Philosophie magazine revient sur des conceptions du temps de deux physiciens. Cet extrait présente ce qui les oppose.
Les physiciens Lee Smolin et Carlo Rovelli ont longtemps travaillé ensemble avant de diverger sur le problème de la nature du « temps ». Pour le premier, le « temps » existe vraiment. Pour le second, nous avons plutôt affaire à plusieurs couches de temps. Un désaccord qui ranime l'un des plus vieux débats de la métaphysique mais aussi nos émotions devant le futur et la mort.
L. S. : Je ne me reconnais plus dans des affirmations comme « le temps n'existe pas » ou « le temps ne fait qu'émerger », pour des raisons assez philosophiques.

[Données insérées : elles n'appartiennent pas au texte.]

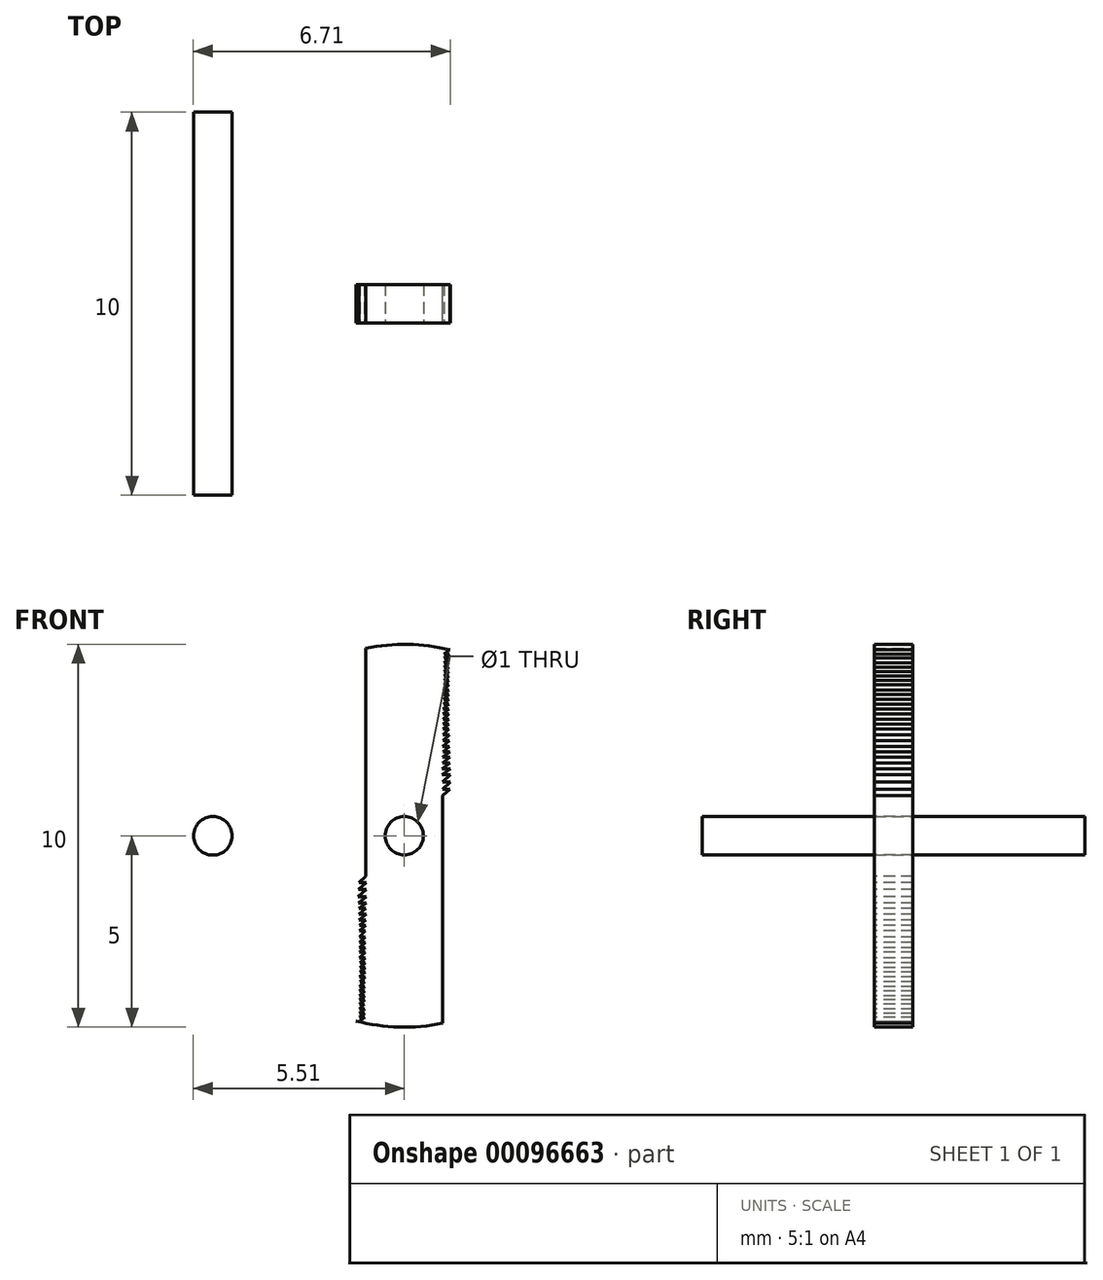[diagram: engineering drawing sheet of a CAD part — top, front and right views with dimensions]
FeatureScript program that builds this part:
annotation { "Feature Type Name" : "Feature", "Feature Type Description" : "" }
export const myFeature = defineFeature(function(context is Context, id is Id, definition is map)
    precondition{}
    {
        {
            var Q0;
            Q0=qCreatedBy(makeId("Front.planeOp"),FACE);
            var sketch = newSketch(context, id + "F0", { "sketchPlane" : qUnion([Q0])});
            skCircle(sketch, "E0", {"center": v(0, 0) * mm, "radius": 5 * mm});
            skSolve(sketch);
        }
        {
            var Q0;
            Q0 = qSketchRegion(id + "F0", true);
            extrude(context, id + "F1", {"entities" : qUnion([Q0]), "endBound" : BoundingType.SYMMETRIC, "depth" : 1 * mm});
        }
        {
            var Q0;
            Q0=qCreatedBy(makeId("Front.planeOp"),FACE);
            var sketch = newSketch(context, id + "F2", { "sketchPlane" : qUnion([Q0])});
            skLineSegment(sketch, "E1", {"start": v(0, 6.07) * mm, "end": v(0, -6) * mm});
            skCircle(sketch, "E2", {"center": v(0, 0) * mm, "radius": 1 * mm});
            skLineSegment(sketch, "E3", {"start": v(-1, 0) * mm, "end": v(-1, 4.92) * mm});
            skLineSegment(sketch, "E4", {"start": v(1, 0) * mm, "end": v(1, 1.05) * mm});
            skLineSegment(sketch, "E5", {"start": v(1, 1.05) * mm, "end": v(1.19, 1.22) * mm});
            skLineSegment(sketch, "E6", {"start": v(1.19, 1.22) * mm, "end": v(1, 1.22) * mm});
            skLineSegment(sketch, "E7", {"start": v(1, 1.22) * mm, "end": v(1.2, 1.4) * mm});
            skLineSegment(sketch, "E8", {"start": v(1.2, 1.4) * mm, "end": v(1, 1.4) * mm});
            skLineSegment(sketch, "E9", {"start": v(1, 1.4) * mm, "end": v(1.2, 1.6) * mm});
            skLineSegment(sketch, "E10", {"start": v(1.2, 1.6) * mm, "end": v(1, 1.6) * mm});
            skLineSegment(sketch, "E11", {"start": v(1, 1.6) * mm, "end": v(1.2, 1.75) * mm});
            skLineSegment(sketch, "E12", {"start": v(1.2, 1.75) * mm, "end": v(1, 1.75) * mm});
            skLineSegment(sketch, "E13", {"start": v(1, 1.75) * mm, "end": v(1.19, 1.9) * mm});
            skLineSegment(sketch, "E14", {"start": v(1.19, 1.9) * mm, "end": v(1, 1.9) * mm});
            skLineSegment(sketch, "E15", {"start": v(1, 1.9) * mm, "end": v(1.19, 2.05) * mm});
            skLineSegment(sketch, "E16", {"start": v(1.19, 2.05) * mm, "end": v(1, 2.05) * mm});
            skLineSegment(sketch, "E17", {"start": v(1, 2.05) * mm, "end": v(1.19, 2.2) * mm});
            skLineSegment(sketch, "E18", {"start": v(1.19, 2.2) * mm, "end": v(1, 2.2) * mm});
            skLineSegment(sketch, "E19", {"start": v(1, 2.2) * mm, "end": v(1.18, 2.34) * mm});
            skLineSegment(sketch, "E20", {"start": v(1.18, 2.34) * mm, "end": v(1, 2.34) * mm});
            skLineSegment(sketch, "E21", {"start": v(1, 2.34) * mm, "end": v(1.18, 2.49) * mm});
            skLineSegment(sketch, "E22", {"start": v(1.18, 2.49) * mm, "end": v(1.01, 2.49) * mm});
            skLineSegment(sketch, "E23", {"start": v(1.01, 2.49) * mm, "end": v(1.18, 2.64) * mm});
            skLineSegment(sketch, "E24", {"start": v(1.18, 2.64) * mm, "end": v(1.02, 2.64) * mm});
            skLineSegment(sketch, "E25", {"start": v(1.02, 2.64) * mm, "end": v(1.17, 2.79) * mm});
            skLineSegment(sketch, "E26", {"start": v(1.17, 2.79) * mm, "end": v(1.02, 2.79) * mm});
            skLineSegment(sketch, "E27", {"start": v(1.02, 2.79) * mm, "end": v(1.17, 2.92) * mm});
            skLineSegment(sketch, "E28", {"start": v(1.17, 2.92) * mm, "end": v(1.02, 2.92) * mm});
            skLineSegment(sketch, "E29", {"start": v(1.02, 2.92) * mm, "end": v(1.17, 3.05) * mm});
            skLineSegment(sketch, "E30", {"start": v(1.17, 3.05) * mm, "end": v(1.02, 3.05) * mm});
            skLineSegment(sketch, "E31", {"start": v(1.02, 3.05) * mm, "end": v(1.17, 3.19) * mm});
            skLineSegment(sketch, "E32", {"start": v(1.17, 3.19) * mm, "end": v(1.02, 3.19) * mm});
            skLineSegment(sketch, "E33", {"start": v(1.02, 3.19) * mm, "end": v(1.16, 3.32) * mm});
            skLineSegment(sketch, "E34", {"start": v(1.16, 3.32) * mm, "end": v(1.02, 3.32) * mm});
            skLineSegment(sketch, "E35", {"start": v(1.02, 3.32) * mm, "end": v(1.16, 3.44) * mm});
            skLineSegment(sketch, "E36", {"start": v(1.16, 3.44) * mm, "end": v(1.02, 3.44) * mm});
            skLineSegment(sketch, "E37", {"start": v(1.02, 3.44) * mm, "end": v(1.16, 3.56) * mm});
            skLineSegment(sketch, "E38", {"start": v(1.16, 3.56) * mm, "end": v(1.02, 3.56) * mm});
            skLineSegment(sketch, "E39", {"start": v(1.02, 3.56) * mm, "end": v(1.17, 3.69) * mm});
            skLineSegment(sketch, "E40", {"start": v(1.17, 3.69) * mm, "end": v(1.02, 3.69) * mm});
            skLineSegment(sketch, "E41", {"start": v(1.02, 3.69) * mm, "end": v(1.16, 3.81) * mm});
            skLineSegment(sketch, "E42", {"start": v(1.16, 3.81) * mm, "end": v(1.03, 3.81) * mm});
            skLineSegment(sketch, "E43", {"start": v(1.03, 3.81) * mm, "end": v(1.17, 3.94) * mm});
            skLineSegment(sketch, "E44", {"start": v(1.17, 3.94) * mm, "end": v(1.03, 3.94) * mm});
            skLineSegment(sketch, "E45", {"start": v(1.03, 3.94) * mm, "end": v(1.17, 4.06) * mm});
            skLineSegment(sketch, "E46", {"start": v(1.17, 4.06) * mm, "end": v(1.04, 4.06) * mm});
            skLineSegment(sketch, "E47", {"start": v(1.04, 4.06) * mm, "end": v(1.17, 4.18) * mm});
            skLineSegment(sketch, "E48", {"start": v(1.17, 4.18) * mm, "end": v(1.03, 4.18) * mm});
            skLineSegment(sketch, "E49", {"start": v(1.03, 4.18) * mm, "end": v(1.17, 4.29) * mm});
            skLineSegment(sketch, "E50", {"start": v(1.17, 4.29) * mm, "end": v(1.04, 4.29) * mm});
            skLineSegment(sketch, "E51", {"start": v(1.04, 4.29) * mm, "end": v(1.17, 4.4) * mm});
            skLineSegment(sketch, "E52", {"start": v(1.17, 4.4) * mm, "end": v(1.04, 4.4) * mm});
            skLineSegment(sketch, "E53", {"start": v(1.04, 4.4) * mm, "end": v(1.17, 4.52) * mm});
            skLineSegment(sketch, "E54", {"start": v(1.17, 4.52) * mm, "end": v(1.04, 4.52) * mm});
            skLineSegment(sketch, "E55", {"start": v(1.04, 4.52) * mm, "end": v(1.17, 4.64) * mm});
            skLineSegment(sketch, "E56", {"start": v(1.17, 4.64) * mm, "end": v(1.04, 4.64) * mm});
            skLineSegment(sketch, "E57", {"start": v(1.04, 4.64) * mm, "end": v(1.17, 4.75) * mm});
            skLineSegment(sketch, "E58", {"start": v(1.17, 4.75) * mm, "end": v(1.04, 4.75) * mm});
            skLineSegment(sketch, "E59", {"start": v(1.04, 4.75) * mm, "end": v(1.18, 4.85) * mm});
            skLineSegment(sketch, "E60.MirrorCS", {"start": v(-1.04, -4.75) * mm, "end": v(-1.18, -4.85) * mm});
            skLineSegment(sketch, "E61.MirrorCS", {"start": v(-1.17, -4.75) * mm, "end": v(-1.04, -4.75) * mm});
            skLineSegment(sketch, "E62.MirrorCS", {"start": v(-1.04, -4.64) * mm, "end": v(-1.17, -4.75) * mm});
            skLineSegment(sketch, "E63.MirrorCS", {"start": v(-1.17, -4.64) * mm, "end": v(-1.04, -4.64) * mm});
            skLineSegment(sketch, "E64.MirrorCS", {"start": v(-1.04, -4.52) * mm, "end": v(-1.17, -4.64) * mm});
            skLineSegment(sketch, "E65.MirrorCS", {"start": v(-1.17, -4.52) * mm, "end": v(-1.04, -4.52) * mm});
            skLineSegment(sketch, "E66.MirrorCS", {"start": v(-1.04, -4.4) * mm, "end": v(-1.17, -4.52) * mm});
            skLineSegment(sketch, "E67.MirrorCS", {"start": v(-1.17, -4.4) * mm, "end": v(-1.04, -4.4) * mm});
            skLineSegment(sketch, "E68.MirrorCS", {"start": v(-1.04, -4.29) * mm, "end": v(-1.17, -4.4) * mm});
            skLineSegment(sketch, "E69.MirrorCS", {"start": v(-1.17, -4.29) * mm, "end": v(-1.04, -4.29) * mm});
            skLineSegment(sketch, "E70.MirrorCS", {"start": v(-1.03, -4.18) * mm, "end": v(-1.17, -4.29) * mm});
            skLineSegment(sketch, "E71.MirrorCS", {"start": v(-1.17, -4.18) * mm, "end": v(-1.03, -4.18) * mm});
            skLineSegment(sketch, "E72.MirrorCS", {"start": v(-1.04, -4.06) * mm, "end": v(-1.17, -4.18) * mm});
            skLineSegment(sketch, "E73.MirrorCS", {"start": v(-1.17, -4.06) * mm, "end": v(-1.04, -4.06) * mm});
            skLineSegment(sketch, "E74.MirrorCS", {"start": v(-1.03, -3.94) * mm, "end": v(-1.17, -4.06) * mm});
            skLineSegment(sketch, "E75.MirrorCS", {"start": v(-1.17, -3.94) * mm, "end": v(-1.03, -3.94) * mm});
            skLineSegment(sketch, "E76.MirrorCS", {"start": v(-1.03, -3.81) * mm, "end": v(-1.17, -3.94) * mm});
            skLineSegment(sketch, "E77.MirrorCS", {"start": v(-1.16, -3.81) * mm, "end": v(-1.03, -3.81) * mm});
            skLineSegment(sketch, "E78.MirrorCS", {"start": v(-1.02, -3.69) * mm, "end": v(-1.16, -3.81) * mm});
            skLineSegment(sketch, "E79.MirrorCS", {"start": v(-1.17, -3.69) * mm, "end": v(-1.02, -3.69) * mm});
            skLineSegment(sketch, "E80.MirrorCS", {"start": v(-1.02, -3.56) * mm, "end": v(-1.17, -3.69) * mm});
            skLineSegment(sketch, "E81.MirrorCS", {"start": v(-1.16, -3.56) * mm, "end": v(-1.02, -3.56) * mm});
            skLineSegment(sketch, "E82.MirrorCS", {"start": v(-1.02, -3.44) * mm, "end": v(-1.16, -3.56) * mm});
            skLineSegment(sketch, "E83.MirrorCS", {"start": v(-1.16, -3.44) * mm, "end": v(-1.02, -3.44) * mm});
            skLineSegment(sketch, "E84.MirrorCS", {"start": v(-1.02, -3.32) * mm, "end": v(-1.16, -3.44) * mm});
            skLineSegment(sketch, "E85.MirrorCS", {"start": v(-1.16, -3.32) * mm, "end": v(-1.02, -3.32) * mm});
            skLineSegment(sketch, "E86.MirrorCS", {"start": v(-1.02, -3.19) * mm, "end": v(-1.16, -3.32) * mm});
            skLineSegment(sketch, "E87.MirrorCS", {"start": v(-1.17, -3.19) * mm, "end": v(-1.02, -3.19) * mm});
            skLineSegment(sketch, "E88.MirrorCS", {"start": v(-1.02, -3.05) * mm, "end": v(-1.17, -3.19) * mm});
            skLineSegment(sketch, "E89.MirrorCS", {"start": v(-1.17, -3.05) * mm, "end": v(-1.02, -3.05) * mm});
            skLineSegment(sketch, "E90.MirrorCS", {"start": v(-1, -1.05) * mm, "end": v(-1.2, -1.23) * mm});
            skLineSegment(sketch, "E91.MirrorCS", {"start": v(-1.19, -1.22) * mm, "end": v(-1, -1.22) * mm});
            skLineSegment(sketch, "E92.MirrorCS", {"start": v(-1, -1.22) * mm, "end": v(-1.2, -1.4) * mm});
            skLineSegment(sketch, "E93.MirrorCS", {"start": v(-1.2, -1.4) * mm, "end": v(-1, -1.4) * mm});
            skLineSegment(sketch, "E94.MirrorCS", {"start": v(-1, -1.4) * mm, "end": v(-1.2, -1.6) * mm});
            skLineSegment(sketch, "E95.MirrorCS", {"start": v(-1.2, -1.6) * mm, "end": v(-1, -1.6) * mm});
            skLineSegment(sketch, "E96.MirrorCS", {"start": v(-1, -1.6) * mm, "end": v(-1.2, -1.75) * mm});
            skLineSegment(sketch, "E97.MirrorCS", {"start": v(-1.2, -1.75) * mm, "end": v(-1, -1.75) * mm});
            skLineSegment(sketch, "E98.MirrorCS", {"start": v(-1, -1.75) * mm, "end": v(-1.19, -1.9) * mm});
            skLineSegment(sketch, "E99.MirrorCS", {"start": v(-1, -1.9) * mm, "end": v(-1.19, -2.05) * mm});
            skLineSegment(sketch, "E100.MirrorCS", {"start": v(-1.19, -1.9) * mm, "end": v(-1, -1.9) * mm});
            skLineSegment(sketch, "E101.MirrorCS", {"start": v(-1.19, -2.05) * mm, "end": v(-1, -2.05) * mm});
            skLineSegment(sketch, "E102.MirrorCS", {"start": v(-1, -2.05) * mm, "end": v(-1.19, -2.2) * mm});
            skLineSegment(sketch, "E103.MirrorCS", {"start": v(-1.19, -2.2) * mm, "end": v(-1, -2.2) * mm});
            skLineSegment(sketch, "E104.MirrorCS", {"start": v(-1, -2.2) * mm, "end": v(-1.18, -2.34) * mm});
            skLineSegment(sketch, "E105.MirrorCS", {"start": v(-1.18, -2.34) * mm, "end": v(-1, -2.34) * mm});
            skLineSegment(sketch, "E106.MirrorCS", {"start": v(-1, -2.34) * mm, "end": v(-1.18, -2.49) * mm});
            skLineSegment(sketch, "E107.MirrorCS", {"start": v(-1.18, -2.49) * mm, "end": v(-1.01, -2.49) * mm});
            skLineSegment(sketch, "E108.MirrorCS", {"start": v(-1.01, -2.49) * mm, "end": v(-1.18, -2.64) * mm});
            skLineSegment(sketch, "E109.MirrorCS", {"start": v(-1.18, -2.64) * mm, "end": v(-1.02, -2.64) * mm});
            skLineSegment(sketch, "E110.MirrorCS", {"start": v(-1.02, -2.64) * mm, "end": v(-1.17, -2.79) * mm});
            skLineSegment(sketch, "E111.MirrorCS", {"start": v(-1.17, -2.79) * mm, "end": v(-1.02, -2.79) * mm});
            skLineSegment(sketch, "E112.MirrorCS", {"start": v(-1.02, -2.79) * mm, "end": v(-1.17, -2.92) * mm});
            skLineSegment(sketch, "E113.MirrorCS", {"start": v(-1.17, -2.92) * mm, "end": v(-1.02, -2.92) * mm});
            skLineSegment(sketch, "E114.MirrorCS", {"start": v(-1.02, -2.92) * mm, "end": v(-1.17, -3.05) * mm});
            skLineSegment(sketch, "E115.MirrorCS", {"start": v(-1, 0) * mm, "end": v(-1, -1.05) * mm});
            skLineSegment(sketch, "E116", {"start": v(1, 0) * mm, "end": v(1, -4.97) * mm});
            skLineSegment(sketch, "E117", {"start": v(1, -4.97) * mm, "end": v(3.53, -4.42) * mm});
            skLineSegment(sketch, "E118", {"start": v(3.53, -4.42) * mm, "end": v(5.06, -2.45) * mm});
            skLineSegment(sketch, "E119", {"start": v(5.06, -2.45) * mm, "end": v(5.48, 0.58) * mm});
            skLineSegment(sketch, "E120", {"start": v(5.48, 0.58) * mm, "end": v(4.62, 3.3) * mm});
            skLineSegment(sketch, "E121", {"start": v(4.62, 3.3) * mm, "end": v(1.76, 4.94) * mm});
            skLineSegment(sketch, "E122", {"start": v(1.76, 4.94) * mm, "end": v(1.18, 4.85) * mm});
            skLineSegment(sketch, "E123", {"start": v(-1.18, -4.85) * mm, "end": v(-3.13, -4.46) * mm});
            skLineSegment(sketch, "E124", {"start": v(-3.13, -4.46) * mm, "end": v(-5.1, -1.93) * mm});
            skLineSegment(sketch, "E125", {"start": v(-5.1, -1.93) * mm, "end": v(-5.55, 1.31) * mm});
            skLineSegment(sketch, "E126", {"start": v(-5.55, 1.31) * mm, "end": v(-4.2, 3.55) * mm});
            skLineSegment(sketch, "E127", {"start": v(-4.2, 3.55) * mm, "end": v(-1.64, 5.04) * mm});
            skLineSegment(sketch, "E128", {"start": v(-1.64, 5.04) * mm, "end": v(-1, 4.92) * mm});
            skSolve(sketch);
        }
        {
            var Q0;
            Q0=makeQuery(id+"F2.imprint","IMPRINT",FACE,{"disambiguationData":[TD([[makeQuery(id+"F2.imprint","IMPRINT",EDGE,{"derivedFrom":sQuery(id+"F2.wireOp",EDGE,"E3")}),1.0]])]});
            var Q1;
            Q1=makeQuery(id+"F2.imprint","IMPRINT",FACE,{"disambiguationData":[TD([[makeQuery(id+"F2.imprint","IMPRINT",EDGE,{"derivedFrom":sQuery(id+"F2.wireOp",EDGE,"E4")}),-1.0]])]});
            extrude(context, id + "F3", {"entities" : qUnion([Q0, Q1]), "operationType" : NewBodyOperationType.REMOVE, "endBound" : BoundingType.SYMMETRIC, "oppositeDirection" : true, "depth" : 25 * mm});
        }
        {
            var Q0;
            Q0=sQuery(id+"F2.wireOp",VERTEX,"E2.center");
            var Q1;
            Q1=makeQuery(id+"F1.opExtrude","SWEPT_BODY",BODY,{"disambiguationData":[OSD([sQuery(id+"F0.wireOp",EDGE,"E0")])]});
            hole(context, id + "F4", {"style" : HoleStyle.SIMPLE, "endStyle" : HoleEndStyle.BLIND, "holeDiameter" : 1 * mm, "holeDepth" : 25 * mm, "locations" : qUnion([Q0]), "scope" : qUnion([Q1])});
        }
        {
            var Q0;
            Q0=sQuery(id+"F2.wireOp",VERTEX,"E2.center");
            var Q1;
            Q1=makeQuery(id+"F1.opExtrude","SWEPT_BODY",BODY,{"disambiguationData":[OSD([sQuery(id+"F0.wireOp",EDGE,"E0")])]});
            hole(context, id + "F5", {"style" : HoleStyle.SIMPLE, "endStyle" : HoleEndStyle.BLIND, "oppositeDirection" : true, "holeDiameter" : 1 * mm, "holeDepth" : 25 * mm, "locations" : qUnion([Q0]), "scope" : qUnion([Q1])});
        }
        {
            var Q0;
            Q0=makeQuery(id+"F1.opExtrude","SWEPT_BODY",BODY,{"disambiguationData":[OSD([sQuery(id+"F0.wireOp",EDGE,"E0")])]});
            transform(context, id + "F6", {"entities" : qUnion([Q0]), "transformType" : TransformType.TRANSLATION_3D, "dx" : 60 * mm, "dy" : 0 * mm, "dz" : 0 * mm, "makeCopy" : false});
        }
        {
            var Q0;
            Q0=qCreatedBy(makeId("Front.planeOp"),FACE);
            var sketch = newSketch(context, id + "F7", { "sketchPlane" : qUnion([Q0])});
            skCircle(sketch, "E129", {"center": v(0, 0) * mm, "radius": 0.5 * mm});
            skSolve(sketch);
        }
        {
            var Q0;
            Q0=makeQuery(id+"F7.imprint","IMPRINT",FACE,{"disambiguationData":[TD([[makeQuery(id+"F7.imprint","IMPRINT",EDGE,{"derivedFrom":sQuery(id+"F7.wireOp",EDGE,"E129")}),1.0]])]});
            extrude(context, id + "F8", {"entities" : qUnion([Q0]), "endBound" : BoundingType.SYMMETRIC, "depth" : 10 * mm});
        }
        {
            var Q0;
            Q0=makeQuery(id+"F8.opExtrude","SWEPT_BODY",BODY,{"disambiguationData":[OSD([sQuery(id+"F7.wireOp",EDGE,"E129")])]});
            transform(context, id + "F9", {"entities" : qUnion([Q0]), "transformType" : TransformType.TRANSLATION_3D, "dx" : 55 * mm, "dy" : 0 * mm, "dz" : 0 * mm, "makeCopy" : false});
        }
    });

D'abord, je prends très au sérieux l'idée qu'il existe une distinction entre passé, présent et futur. À mon sens, cette distinction n'a pas de sens seulement localement, elle vaut pour l'ensemble de l'Univers. L'Univers au moment du big bang n'était pas le même que l'Univers aujourd'hui. Le fait que l'Univers évolue laisse penser qu'il a bien une histoire. Ensuite, je suis très attaché à la causalité. Une cause A déclenche un effet B. Si la causalité est une loi, alors elle suppose implicitement qu'il y a succession : l'effet B vient après la cause A. Voilà des idées auxquelles il est difficile de renoncer.
C. R. : Voici la manière dont, moi, je vois le problème. La notion de « temps » est complexe, composée de plusieurs couches. Une couche du temps est liée à notre cerveau : nous sentons, dans notre conscience, le temps
passer. Il existe une autre couche qui renvoie aux phénomènes irréversibles.
Une casserole pleine d'eau mise sur le feu va bouillir : c'est un phénomène temporel, mais d'une autre nature que le temps interne à la conscience. En outre, il existe des changements à l'échelle cosmologique que nous ne pouvons pas éprouver ni percevoir à notre échelle. Ces différentes couches sont liées entre elles, elles communiquent, elles sont sédimentées comme des strates, et parler du « temps » au singulier, c'est une manière imprécise de désigner l'ensemble de ces couches. Si quelqu'un vous demande quand les premières cités sont apparues, sa question est imprécise. Qu'est-ce qu'il entend par « cité » : le premier hameau, le premier village, la première ville, la première capitale ? La réponse adaptée dépend de l'échelle, et, à mon sens, il en va de même pour le temps.